9. 5a etapa. O retorno às questões epistemológicas
6. Os quatro tipos de racionalidade
Ao contrário do que pensam muitos de seus críticos, Habermas afirma que para ele a racionalidade comunicativa não é o único tipo de racionalidade. Há a racionalidade da estrutura proposicional do conhecimento (epistêmica) e a estrutura teleológica da ação, que estão no mesmo nível da racionalidade comunicativa. A diferença é que apenas essa última é propriamente lingüística. Pela racionalidade discursiva e reflexiva, uma pessoa se expressa por atos de fala com suas pretensões de validez, analisa suas crenças, reflete sobre sua atividade no mundo objetivo, orienta-se por normas, tem seu projeto de vida, é livre para decidir; para tal, leva em conta a liberdade teórica (abertura cognitiva), sua vontade (livre escolha) e suas convicções (liberdade ética). O resultado é um "eu" estável, participante, capaz de entrar em discursos, e de integrar os três tipos de racionalidade.
A racionalidade epistêmica produz saber falível, estruturado por proposições, no qual a linguagem comparece sob a forma de enunciados assertivos. Entram nesse saber a sentença com significado, e o sentido pragmático de atos de fala referenciais/predicativos. Conhecer fatos é também saber que juízos correspondem a eles, se eles são verdadeiros ou falsos. Trata-se de um saber decorrente da pretensão de verdade, suscetível de crítica e de fundamentação. Ele produz crenças cuja racionalidade repousa na capacidade de dar razões, no contexto de justificação, o que leva à aceitabilidade racional. Visto da perspectiva objetivadora da 3ª pessoa, é um saber falível, mas da perspectiva dos participantes, ressalta-se sua aceitabilidade racional e não sua verdade. Esse saber pode ser exposto, pode ser aplicado, com ele aprende-se. Ele tem um pé na ação e outro na linguagem dada a sua estrutura proposicional. O saber se processa através de formas simbólicas, pode ser confrontado com a realidade, é falível. Como ele é guiado pelo sucesso nos procedimentos experimentais, aprende-se também pelos erros.
A racionalidade teleológica é produto da intenção de levar a cabo uma atividade com meios escolhidos e aplicados, que guiam a ação para o êxito. Demanda informação, processamento inteligente, construção de modelos, atividades essas estruturadas sob a forma de enunciados intencionais.

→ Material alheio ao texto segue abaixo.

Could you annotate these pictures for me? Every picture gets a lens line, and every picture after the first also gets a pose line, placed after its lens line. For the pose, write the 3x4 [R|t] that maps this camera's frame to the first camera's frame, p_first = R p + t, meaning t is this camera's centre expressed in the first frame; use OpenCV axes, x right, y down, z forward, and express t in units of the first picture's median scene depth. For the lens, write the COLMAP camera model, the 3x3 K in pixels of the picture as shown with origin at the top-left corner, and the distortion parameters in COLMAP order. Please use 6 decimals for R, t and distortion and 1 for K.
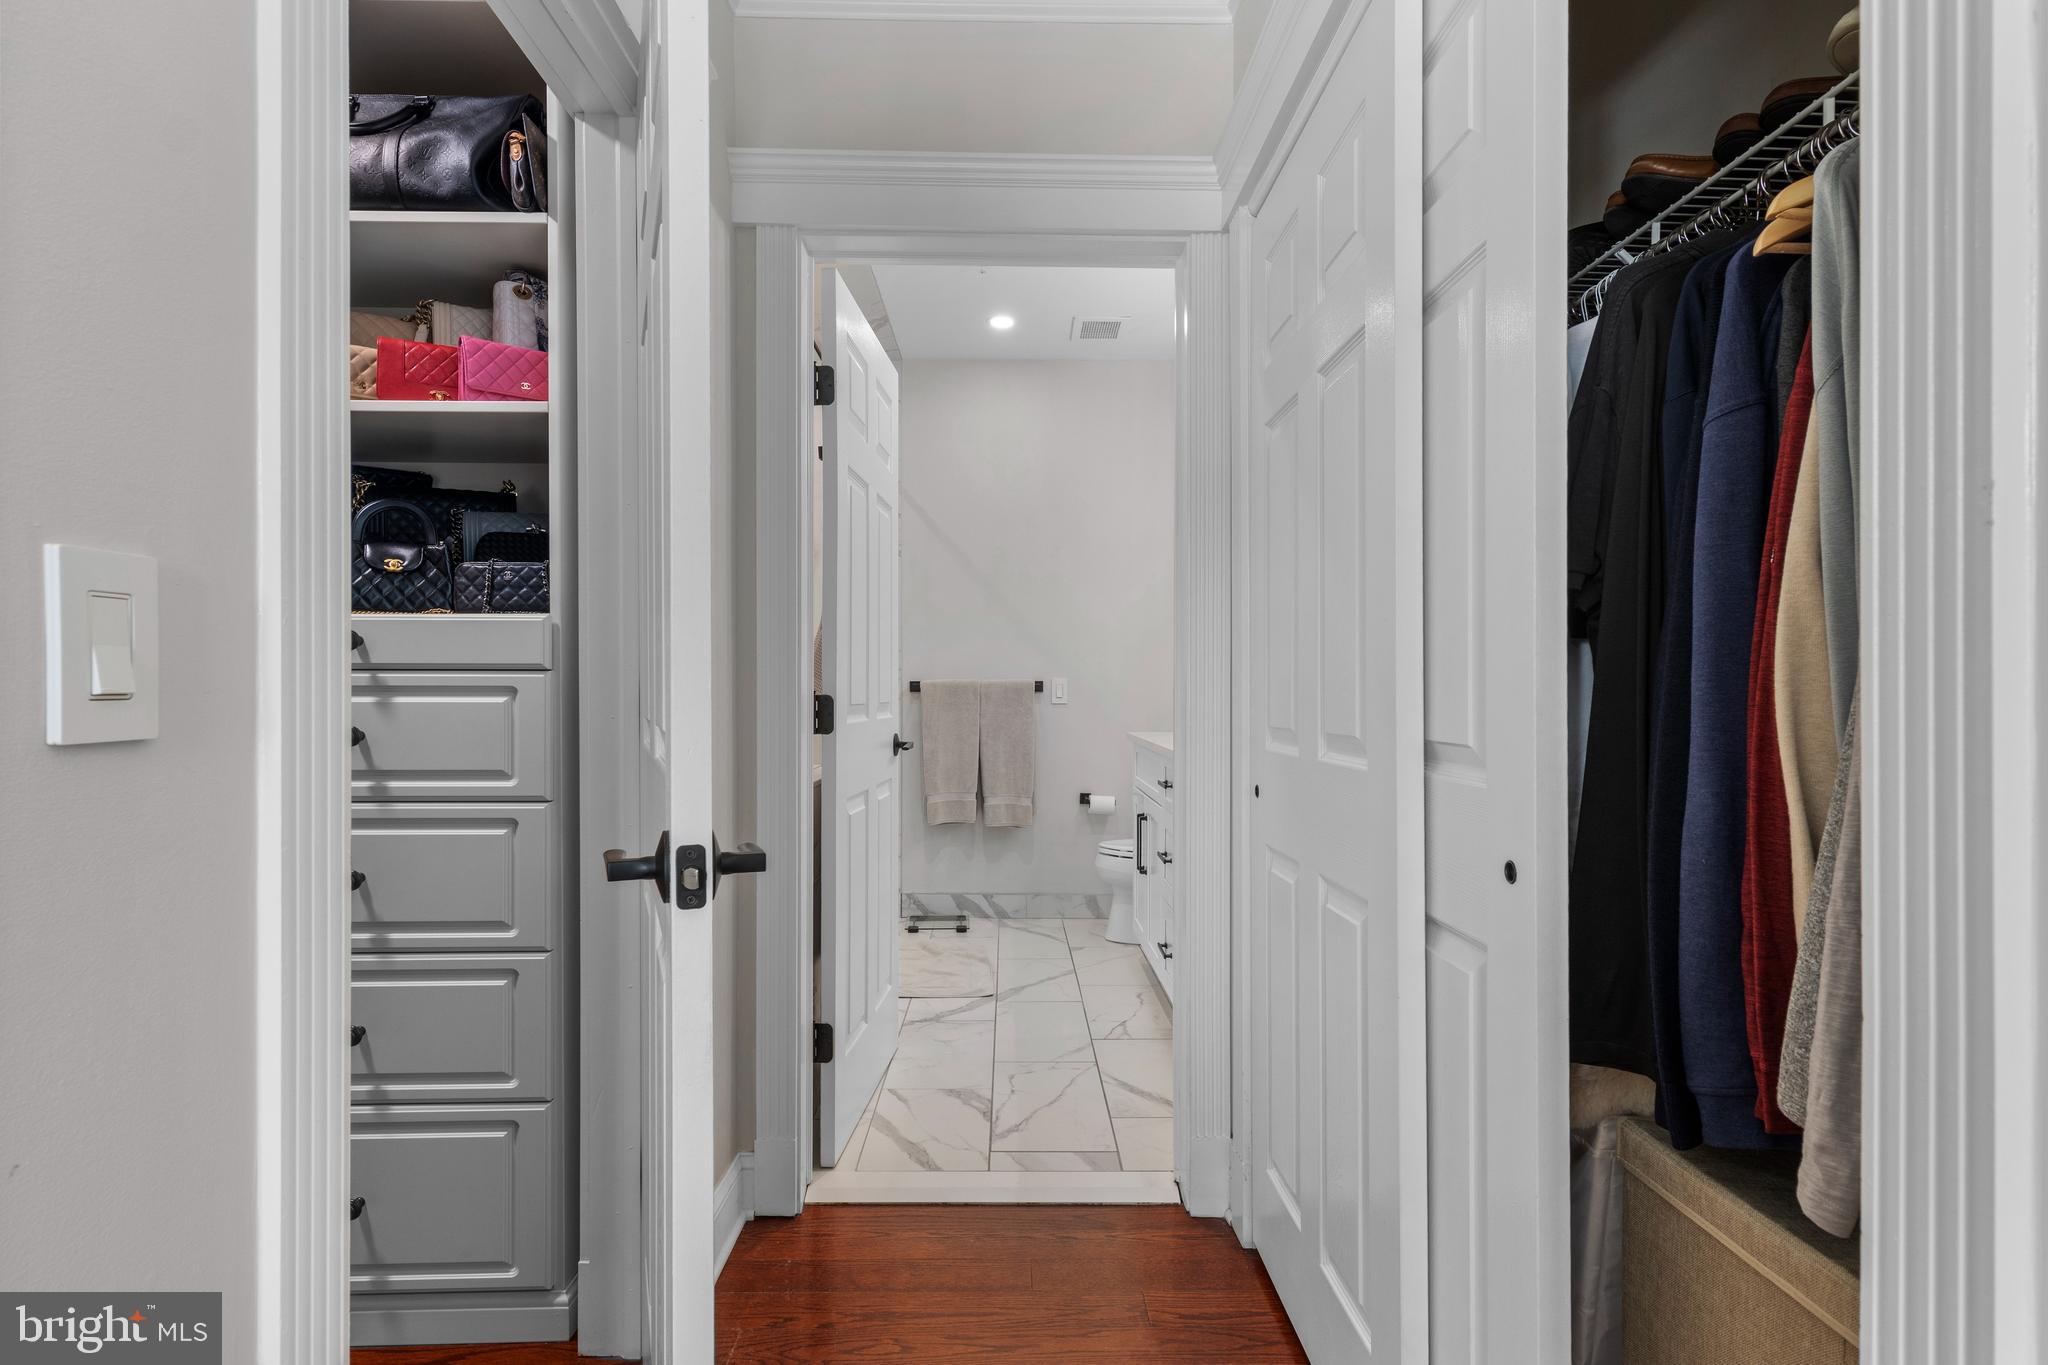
lens RADIAL K [[1060.6, 0, 1031.5], [0, 1060.6, 681.8], [0, 0, 1]] dist [0.003574, 0.000612]
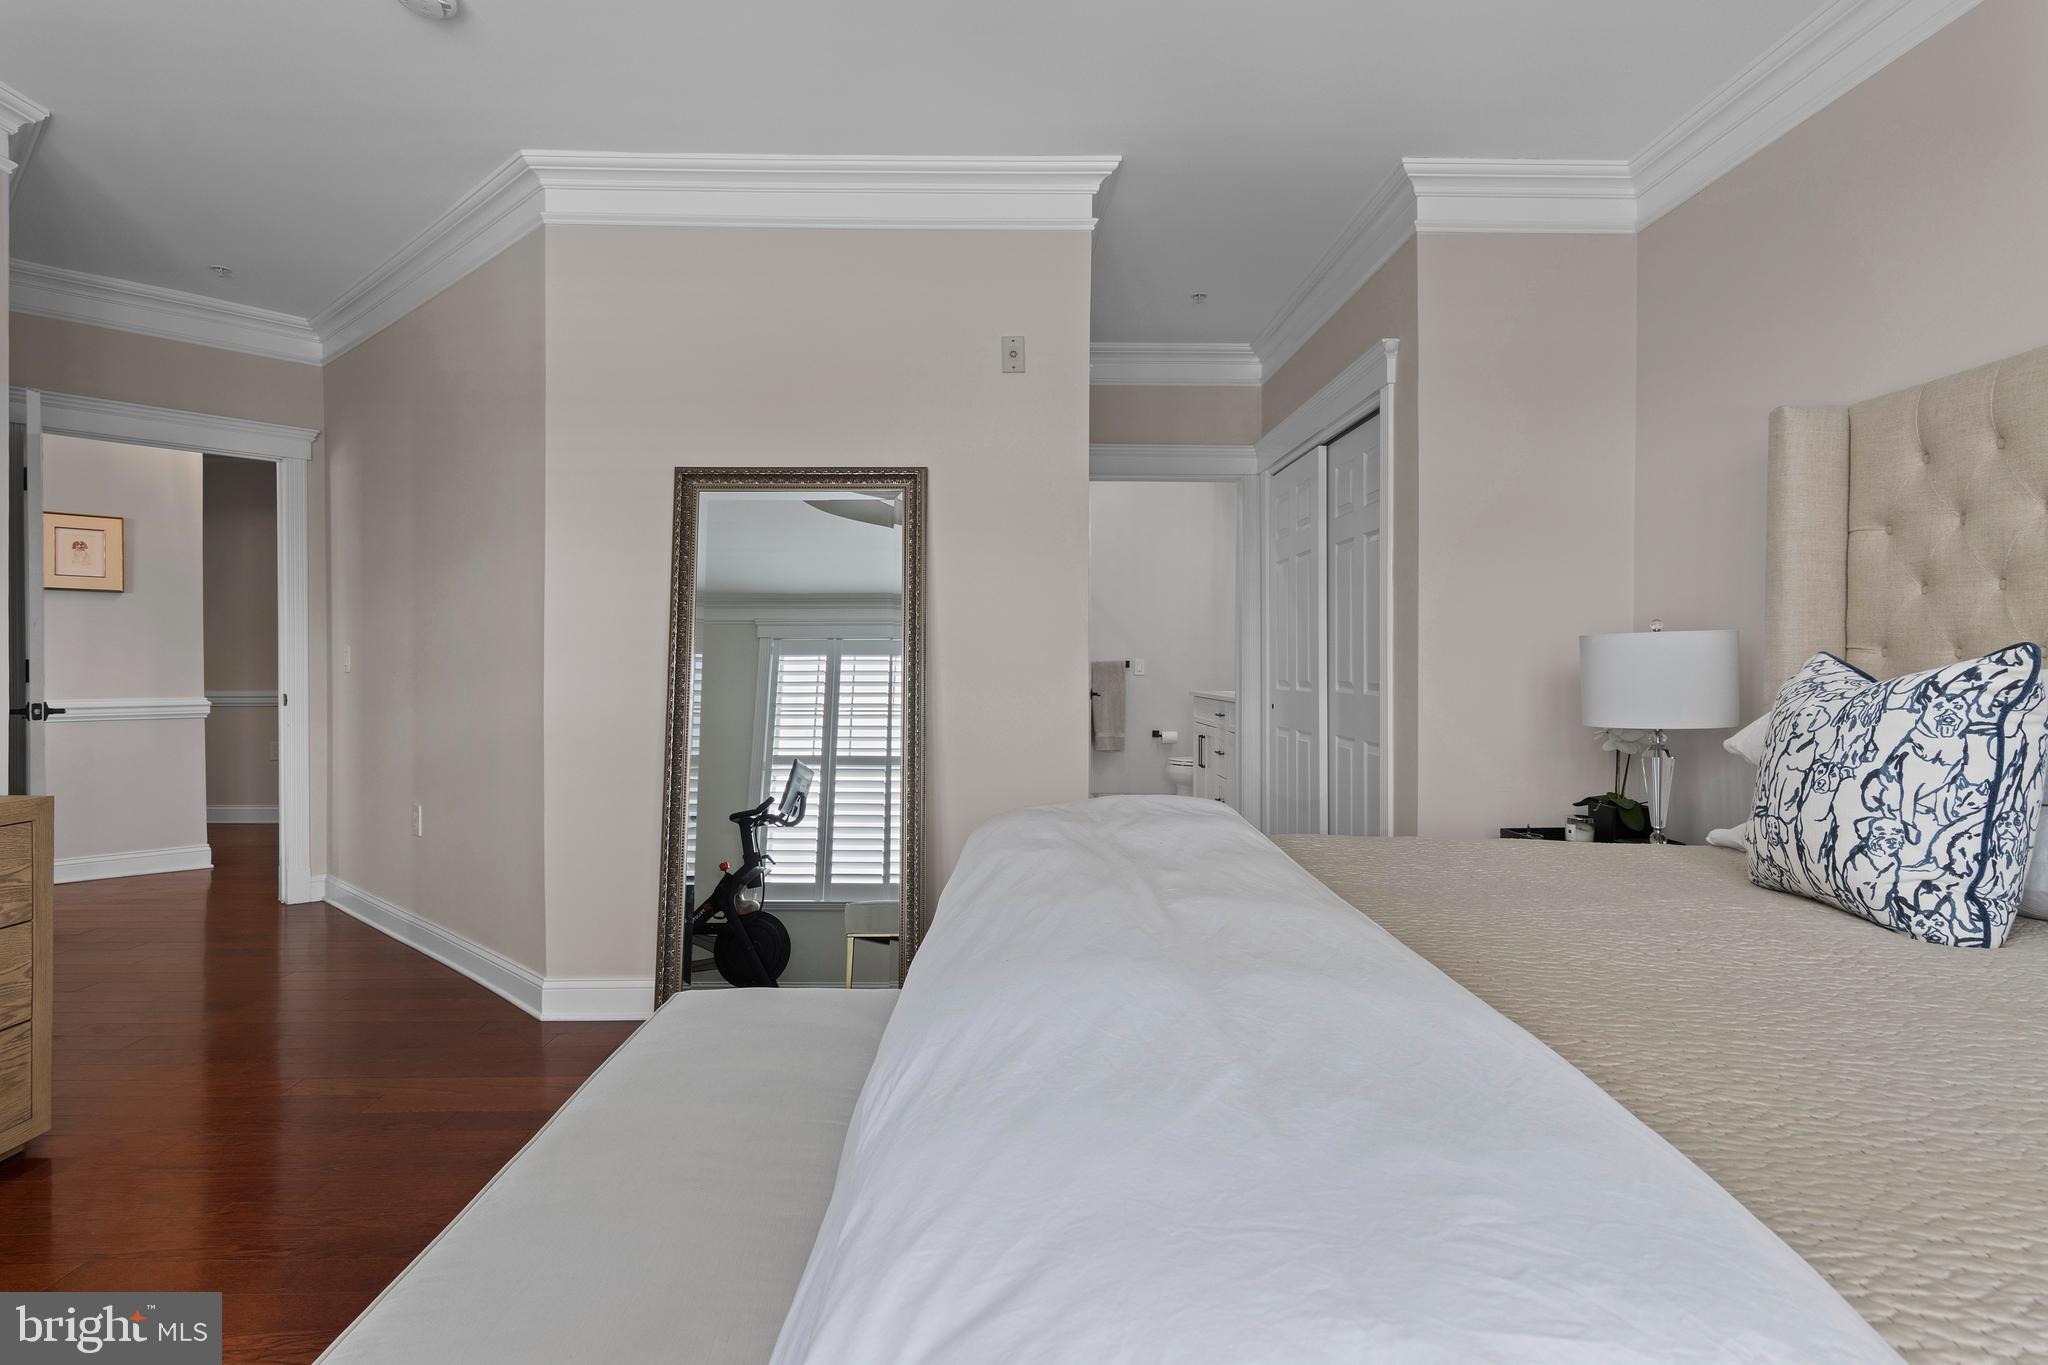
lens RADIAL K [[1044.8, 0, 1016.9], [0, 1044.8, 683.1], [0, 0, 1]] dist [0.004262, 0.000375]
pose [[0.999937, -0.006204, -0.009371, -0.148283], [0.006421, 0.999707, 0.023336, -0.004862], [0.009224, -0.023395, 0.999684, -0.593674]]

O quarto tipo é a racionalidade comunicativa que visa e produz entendimento através da intersubjetividade, situa-se no mundo da vida e refere-se a um mundo objetivo comum. O uso comunicativo desdobra-se em três aspectos: representação de estados de coisa, estabelecimento de contacto e expressão de intenções. A "fórmula" do agir comunicativo pode ser resumida como "entender-se com alguém, a respeito de algo". A pretensão de verdade de um ato de fala pode ser sustentada pelo discurso, como se alguém estivesse reafirmando: "o que eu disse é verdade". Há uma relação interna entre a racionalidade de um ato de fala e sua possível justificação, e tal se dá "somente no marco de argumentações nas quais as pretensões de validez sustentadas implicitamente com um ato de fala, só podem ser tematizadas e submetidas a exame, enquanto tais, através de razões" (2002a, p. 108).
Com isso Habermas sustenta a diferença entre objetivos ilocucionários e as intervenções no mundo, e permanece a tese da diferença entre ação comunicativa e ação estratégica. O entendimento habita o telos da linguagem, mas, como os atos de fala pertencem a uma rede do mundo objetivo, eles podem provocar efeitos perlocucionários. Porém eles não perdem suas pretensões de validez e por isso diferem dos atos com uso teleológico e epistemológico. A força ilocucionária de um ato de fala assertórico, que é um fator pragmático, "não está intrinsecamente conectada com este tipo de sentenças usadas monologicamente" (2002a, p. 110), e que têm uso epistêmico.
No uso comunicativo os fatores pragmáticos e as pretensões de validez fazem parte do significado do ato de fala. Já no uso enunciativo e intencional, a ausência de força ilocucionária não provoca perda de significado, pois nesses usos não-comunicativos, requer-se o conhecimento das condições de verdade e não a troca de pretensões de validez. Assim, um ato de fala assertivo, por exemplo, implica posicionar-se através de uma afirmação com a pretensão de validez de verdade, bem fundamentada, garantida, à qual se chega por boas razões; um ato de fala intencional como uma promessa, implica seriedade, razões boas o bastante para sustentar a intenção de cumprir a promessa.